21 Jun 2018

KIP Aceh Tak Bisa Gelar Rapat Pleno Administrasi Calon DPD

politik   Wildan El Fadhil   24 May 2018 - 17:00 WIB

MEDIAACEH.CO, Banda Aceh - Komisi Independen Pemilihan (KIP) Aceh tidak bisa melaksanakan rapat pleno terkait hasil penelitian administrasi 12 calon DPD yang belum memenuhi syarat, Kamis 24 Mei 2018.

Hal itu diakibatkan, Komisioner KIP Aceh yang diketuai Ridwan Hadi telah diberhentikan karena telah berakhirnya masa jabatan yang terhitung sejak pelantikan pada 24 Mei 2013 lalu dan berakhir pada hari ini. Sementara itu, komisioner KIP yang terpilih belum menjalani pelantikan.

Sekretaris KIP Aceh, Darmansyah, mengatakan, sebelumnya KIP Aceh telah menjadwalkan rapat pleno pada siang ini pukul 14:00 WIB. Namun pihaknya menerima informasi dari KPU RI melalui telepon bahwa rapat pleno akan diambil alih oleh KPU RI.
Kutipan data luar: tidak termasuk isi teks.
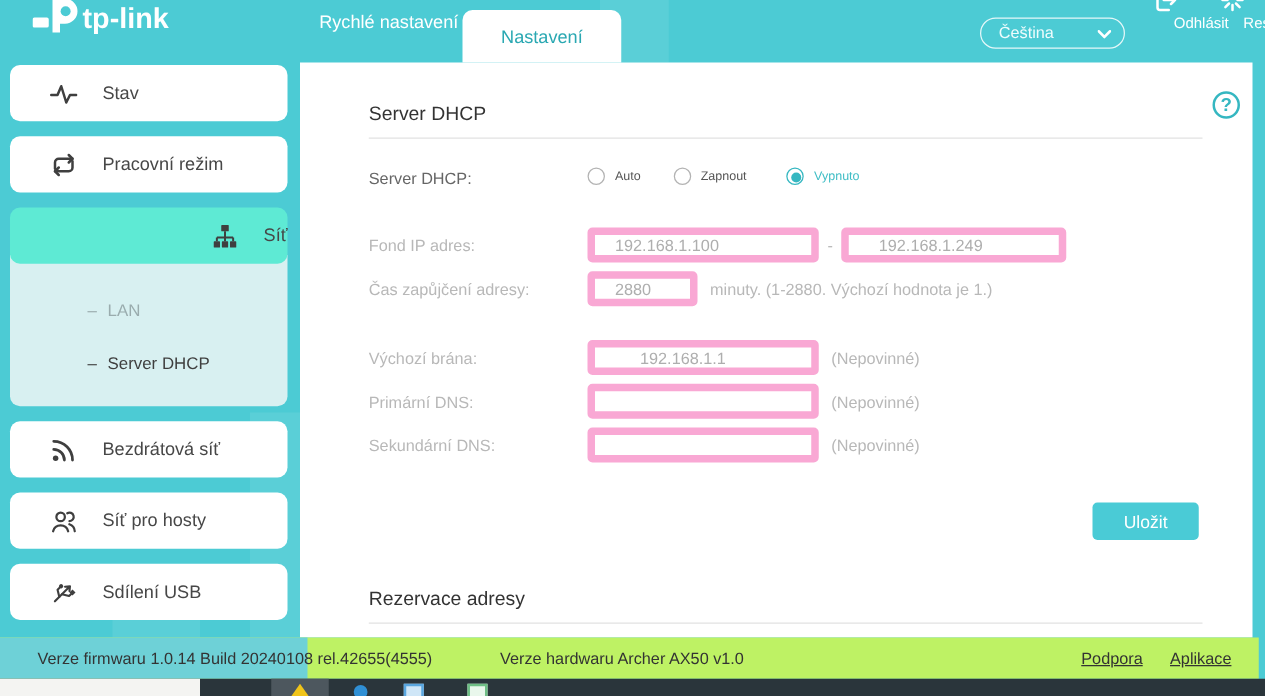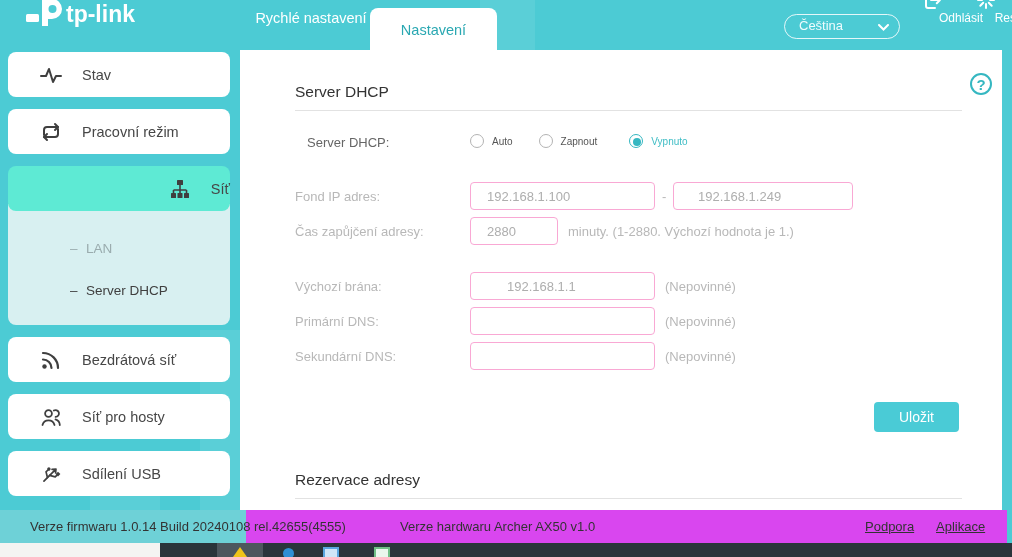--- a/index.html
+++ b/index.html
@@ -43,37 +43,37 @@
   
   .panel { position:absolute; left:240px; top:50px; width:762px; height:460px; background:#ffffff; }
   .help { position:absolute; left:730px; top:23px; width:22px; height:22px; border:2px solid #35b7c1;
           border-radius:50%; color:#35b7c1; font-size:15px; font-weight:bold; text-align:center;
           line-height:20px; cursor:pointer; }
   .sec-title { position:absolute; left:55px; font-size:15.5px; color:#333333; }
   .divider { position:absolute; left:55px; width:667px; height:1px; background:#e2e2e2; }
   .flabel { position:absolute; left:55px; font-size:13px; color:#666666; }
   .flabel.dis { color:#b8b8b8; }
   .fnote { position:absolute; font-size:13px; color:#b8b8b8; }
-  .tf { position:absolute; height:28px; border:1px solid #f9a8d4; border-radius:4px;
+  .tf { position:absolute; height:28px; border:6px solid #f9a8d4; border-radius:4px;
         font-family:"Liberation Sans",sans-serif; font-size:13px; color:#aeaeae;
         padding-left:16px; outline:none; background:#ffffff; }
   .radio-row { position:absolute; left:230px; display:flex; align-items:center; }
   .radio { width:14px; height:14px; border:1px solid #b3b3b3; border-radius:50%;
            background:#fff; position:relative; flex:none; cursor:pointer; }
   .radio.sel { border-color:#35b7c1; }
   .radio.sel::after { content:""; position:absolute; left:3px; top:3px; width:8px; height:8px;
                       border-radius:50%; background:#35b7c1; }
   .rlabel { font-size:10px; color:#555555; margin-left:8px; cursor:pointer; }
   .rlabel.sel { color:#3fbdc5; }
   .save-btn { position:absolute; left:634px; top:352px; width:85px; height:30px;
               background:#4acbd6; border:none; border-radius:4px; color:#ffffff;
               font-family:"Liberation Sans",sans-serif; font-size:14px; cursor:pointer; }
 
   
-  .footer { position:absolute; left:0; top:510px; width:1007px; height:33px; background:#d946ef; }
+  .footer { position:absolute; left:0; top:510px; width:1007px; height:33px; background:#bef264; }
   .footer-left-tint { position:absolute; left:0; top:0; width:246px; height:33px; background:#6ed1d7; }
   .footer span { position:absolute; top:9px; font-size:13px; color:#333333; }
   .f-link { position:absolute; top:9px; font-size:13px; color:#333333;
             text-decoration:underline; cursor:pointer; }
 
   
   .taskbar { position:absolute; left:0; top:543px; width:1012px; height:14px; background:#2a353b; }
   .tb-left { position:absolute; left:0; top:0; width:160px; height:14px; background:#f4f4f2; }
   .tb-slot { position:absolute; left:217px; top:0; width:46px; height:14px; background:#4d575e; }
   .tb-star { position:absolute; left:233px; top:4px; width:0; height:0;
@@ -234,21 +234,21 @@
     <span class="lbl">Sdílení USB</span>
   </div>
 
   <div class="panel">
 
     <div class="help">?</div>
 
     <div class="sec-title" style="top:33px;">Server DHCP</div>
     <div class="divider" style="top:60px;"></div>
 
-    <div class="flabel" style="top:85px;margin-left:12px;">Server DHCP:</div>
+    <div class="flabel" style="top:85px;">Server DHCP:</div>
     <div class="radio-row" style="top:84px;">
       <span class="radio"></span>
       <span class="rlabel" style="margin-right:26px;">Auto</span>
       <span class="radio"></span>
       <span class="rlabel" style="margin-right:32px;">Zapnout</span>
       <span class="radio sel"></span>
       <span class="rlabel sel">Vypnuto</span>
     </div>
 
     <div class="flabel dis" style="top:139px;">Fond IP adres:</div>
"Setelah Zuhur saya menerima telepon langsung dari pak Irham setelah dilakukan kajian hukum bahwa komisioner baru belum dilantik, sedangkan surat pemberhentian komisioner lama sudah dikeluarkan," ujarnya.

"Rapat hari ini diambil alih oleh KPU RI sendiri," katanya lagi. 

Sementara itu Panwaslih Aceh yang juga hadir di kantor KIP Aceh, mendesak KIP Aceh untuk tetap melaksanakan rapat pleno dengan alasan bahwa KIP masih memiliki waktu hingga pukul 00:00 WIB. Dan juga pada esok hari telah memasuki masa verifikasi faktual.

"Saya  masih berkeyakinan bahwa bapak-bapak masih berstatus komisioner sampai pukul 00:00 WiB. Namun harus melakukan komunikasi dengan KPU," ujar Ketua Panwaslih Aceh Faizah.

Sementara itu mantan Ketua Komisioner KIP Aceh Ridwan Hadi mengatakan, pihaknya tidak akan melanjutkan rapat pleno, terkecuali KPU RI mengizinkan untuk melanjutkannya.

"Kita pada hari ini tidak dapat mengatasnamakan KIP Aceh bahwa informasi yang kami peroleh dari sekretariat KIP Aceh berdasarkan telepon salah satu komisioner KPU RI menyatakan bahwa kami tidak dapat lagi melaksanakan kegiatan terkait pemilu," ujarnya.